11. An apparatus comprising:
at least one memory configured to store program code; and
at least one processor configured to read the program code and operate as instructed by the program code, the program code including:
receiving code configured to cause the at least one processor to receive, by an autopilot system, a user query;
determining code configured to cause the at least one processor to determine, by a perception kernel of the autopilot system, one or more states associated with the user query;
executing code configured to cause the at least one processor to execute, by a reasoning kernel of the autopilot system, one or more actions associated with the one or more states; and
completing code configured to cause the at least one processor to complete, by the autopilot system, execution of a task associated with the user query.
12. The apparatus according to claim 11, wherein the determining code further causes the at least one processor to determine the one or more actions by inputting the one or more states into a large language model (LLM), wherein an output of the LLM corresponds to the one or more actions.
13. The apparatus according to claim 11, wherein the determining code further causes the at least one processor to:
generate a web instructions, and
execute the web instruction to open a web browser and execute one or more web searches based on the user query,
wherein at least one state from the one or more states is determined based on the one or more web searches.
14. The apparatus according to claim 13, wherein execution of the web instruction is associated with one or more actions including: click an element on a webpage, type content in an element on the webpage, scroll up or down, go back to a previously browsed page, return to a homepage and restart execution of the one or more web searches, and send information to the reasoning kernel.

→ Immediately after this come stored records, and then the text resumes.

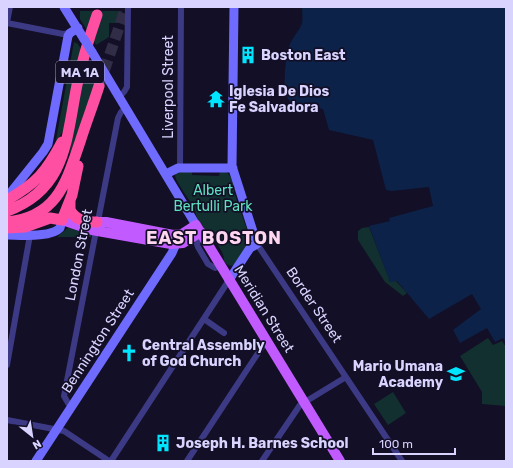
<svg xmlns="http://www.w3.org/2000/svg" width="513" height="468" font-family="Rubik,sans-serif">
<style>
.green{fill:#12302f}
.water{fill:#0c2248}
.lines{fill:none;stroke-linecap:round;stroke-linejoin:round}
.highway-tunnel{stroke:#312d47;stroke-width:11;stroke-dasharray:11 5.5;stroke-linecap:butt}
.street{stroke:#3d3a85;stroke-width:6}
.secondary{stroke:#6f6bff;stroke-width:9}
.primary{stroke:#c25bff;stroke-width:10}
.highway{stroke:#ff4fa3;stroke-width:11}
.secondary-bridge{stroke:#6f6bff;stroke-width:9}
.labels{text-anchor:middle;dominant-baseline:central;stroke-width:3.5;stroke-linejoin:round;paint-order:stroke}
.shield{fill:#130f26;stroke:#9e99be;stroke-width:1}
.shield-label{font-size:13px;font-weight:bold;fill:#d9d4ff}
.poi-label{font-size:14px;font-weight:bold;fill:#d9d4ff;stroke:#130f26;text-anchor:start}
.street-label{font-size:14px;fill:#d9d4ff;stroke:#130f26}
.park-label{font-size:14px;fill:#5fe0c0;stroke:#130f26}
.district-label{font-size:18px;font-weight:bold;letter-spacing:1px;fill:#ffd6f0;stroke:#130f26}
</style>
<rect width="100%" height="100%" fill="#130f26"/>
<path class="green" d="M 80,11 L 122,11 L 121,23 L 109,23 L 109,37 L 96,45 L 80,19 Z
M 74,42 L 78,44 L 82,51 L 66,125 L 55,145 Z
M 87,60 L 104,88 L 103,88 L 72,153 L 70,152 L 74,121 Z
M 192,171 L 192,175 L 219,176 L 220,171 L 226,172 C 232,176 234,185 234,192 L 251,241 L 235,265 C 230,267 227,265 224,261 C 225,244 195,226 195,209 C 191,202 175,181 175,175 L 177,172 Z
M 69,227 L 92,233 L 91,237 L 57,237 Z
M 369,227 L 390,281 L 396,281 L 407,293 L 403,296 L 385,282 L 358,240 L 358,231 L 362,228 Z
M 488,338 L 493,345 L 502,341 L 506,347 L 506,406 L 482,404 L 482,392 L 460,356 Z
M 393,392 L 406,413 L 388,425 L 374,404 Z"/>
<path class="water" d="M 302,7 L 506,7 L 506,343 L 503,338 L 495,342 L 487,328 L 460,343 L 453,330 L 481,309 L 472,294 L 429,319 L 397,281 L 390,282 L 369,226 L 390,221 L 389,218 L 433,206 L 429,187 L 392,191 L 386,190 L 373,140 L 329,130 L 323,109 C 314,107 302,107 293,103 C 279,98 286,55 290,44 C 293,37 301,28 302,23 C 303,18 302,12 302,7 Z"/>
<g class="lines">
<path class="highway-tunnel" d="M 99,86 L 126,7"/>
<path class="street" d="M 7,22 L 10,7
M 7,23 L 63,34 L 71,33
M 119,97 L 124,92 L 127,87 L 128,7
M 180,168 L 181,7
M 201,232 L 197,244 L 198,247 L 208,264 L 215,268 L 220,266
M 257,244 L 402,461
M 204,319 L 224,333
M 7,365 L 30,235
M 72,406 L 68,403 L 64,396 L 118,118 L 121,112 L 126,108
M 7,420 L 64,431 L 109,461
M 111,461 L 229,280
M 187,461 L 262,347 L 268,342
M 262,461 L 300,405 L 346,377"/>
<path class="secondary" d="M 64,7 L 84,39
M 92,52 L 196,225
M 166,174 L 178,168 L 233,168
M 7,197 L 43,152 L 48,144 L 68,36 L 70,33 L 78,28
M 7,235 C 20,235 51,238 60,228 L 62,220
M 229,280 L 250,248 L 257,244 L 232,166 L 234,7
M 36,461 L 172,253 L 175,246 L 176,238"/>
<path class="primary" d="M 62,220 L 92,230 L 171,244 L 183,243 L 201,232
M 97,222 L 106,222 L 173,235 L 182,234 L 196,225 L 340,461"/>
<path class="highway" d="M 7,200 C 37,183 46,172 62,142
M 70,201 L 70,210 C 76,221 86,222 97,222
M 7,211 C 67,189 66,139 77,85 C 82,61 89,38 97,15
M 7,222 C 57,217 66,183 80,142 C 86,123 93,105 99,86
M 7,228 L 25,227 L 50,218 L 62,220 L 72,195 L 78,166"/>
<path class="secondary-bridge" d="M 84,39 L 92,52"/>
</g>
<defs>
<g id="building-bare" transform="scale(1.38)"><path d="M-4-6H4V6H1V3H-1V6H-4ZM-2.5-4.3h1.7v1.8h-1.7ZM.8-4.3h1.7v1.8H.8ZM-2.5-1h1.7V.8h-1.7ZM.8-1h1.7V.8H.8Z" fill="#00e5ff" stroke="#130f26" stroke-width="2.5" paint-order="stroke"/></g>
<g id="temple-bare" transform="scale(1.38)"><path d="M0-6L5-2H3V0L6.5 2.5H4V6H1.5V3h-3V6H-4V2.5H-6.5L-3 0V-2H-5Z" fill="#00e5ff" stroke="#130f26" stroke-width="2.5" paint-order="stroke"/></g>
<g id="church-bare" transform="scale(1.38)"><path d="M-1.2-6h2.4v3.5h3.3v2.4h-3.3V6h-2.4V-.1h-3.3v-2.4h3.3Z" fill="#00e5ff" stroke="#130f26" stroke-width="2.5" paint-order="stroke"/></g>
<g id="school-bare" transform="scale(1.38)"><path d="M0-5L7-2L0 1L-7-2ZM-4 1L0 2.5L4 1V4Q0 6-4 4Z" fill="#00e5ff" stroke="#130f26" stroke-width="2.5" paint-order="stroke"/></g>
</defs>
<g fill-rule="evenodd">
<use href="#building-bare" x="248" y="55"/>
<use href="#temple-bare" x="216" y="99"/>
<use href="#church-bare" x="129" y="353"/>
<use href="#school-bare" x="456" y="374"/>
<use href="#building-bare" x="163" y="443"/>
</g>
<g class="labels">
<rect class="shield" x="56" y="61" width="48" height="22" rx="3"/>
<g class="shield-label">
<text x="80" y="72">MA 1A</text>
</g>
<g class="poi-label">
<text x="261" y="55">Boston East</text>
<text x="229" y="91">Iglesia De Dios<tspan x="229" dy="16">Fe Salvadora</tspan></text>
<text x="142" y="345">Central Assembly<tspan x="142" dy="16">of God Church</tspan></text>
<text x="443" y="366" text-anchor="end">Mario Umana<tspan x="443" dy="16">Academy</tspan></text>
<text x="176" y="443">Joseph H. Barnes School</text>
</g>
<g class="street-label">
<text transform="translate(168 87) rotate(-90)">Liverpool Street</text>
<text transform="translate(79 255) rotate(-79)">London Street</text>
<text transform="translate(314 305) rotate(56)">Border Street</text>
<text transform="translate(264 309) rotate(58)">Meridian Street</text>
<text transform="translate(98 341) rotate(-57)">Bennington Street</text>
</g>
<g class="park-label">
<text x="213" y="190">Albert<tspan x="213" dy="16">Bertulli Park</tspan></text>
</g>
<g class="district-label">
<text x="214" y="238">EAST BOSTON</text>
</g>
</g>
<rect width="513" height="468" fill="none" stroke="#d9d4ff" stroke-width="16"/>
<g transform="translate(32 436) rotate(150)" stroke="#130f26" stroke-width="3" paint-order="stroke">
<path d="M0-3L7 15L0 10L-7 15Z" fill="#d9d4ff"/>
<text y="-6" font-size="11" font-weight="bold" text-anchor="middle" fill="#d9d4ff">N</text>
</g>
<path d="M373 448v6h82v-6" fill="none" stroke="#d9d4ff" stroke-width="2"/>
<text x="379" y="448" font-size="12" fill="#d9d4ff" stroke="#130f26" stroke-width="3" paint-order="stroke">100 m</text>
</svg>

15. The apparatus according to claim 11, wherein the determining code further causes the at least one processor to:
analyze one or more local files,
wherein at least one state form the one or more states is determined based on the analyzing the one or more local files.
16. The apparatus according to claim 15, the analyzing the one or more local files is associated with one or more actions including: counting a number of occurrences of a term, finding the term, navigating to different sections in file, performing a semantic-based search, extract information from a file.
17. The apparatus according to claim 11, wherein the autopilot system further includes a memory kernel that stores one or more previous states.
18. The apparatus according to claim 17, wherein at least one state from the one or more states is determined based on the one or more previous states.
19. The apparatus according to claim 11, wherein the autopilot system is an application implemented as a Docker container.
20. A non-transitory computer readable medium having instructions stored therein, which when executed by a processor cause the processor to execute a method comprising:
receiving, by an autopilot system, a user query;
determining, by a perception kernel of the autopilot system, one or more states associated with the user query;
executing, by a reasoning kernel of the autopilot system, one or more actions associated with the one or more states; and
completing, by the autopilot system, execution of a task associated with the user query.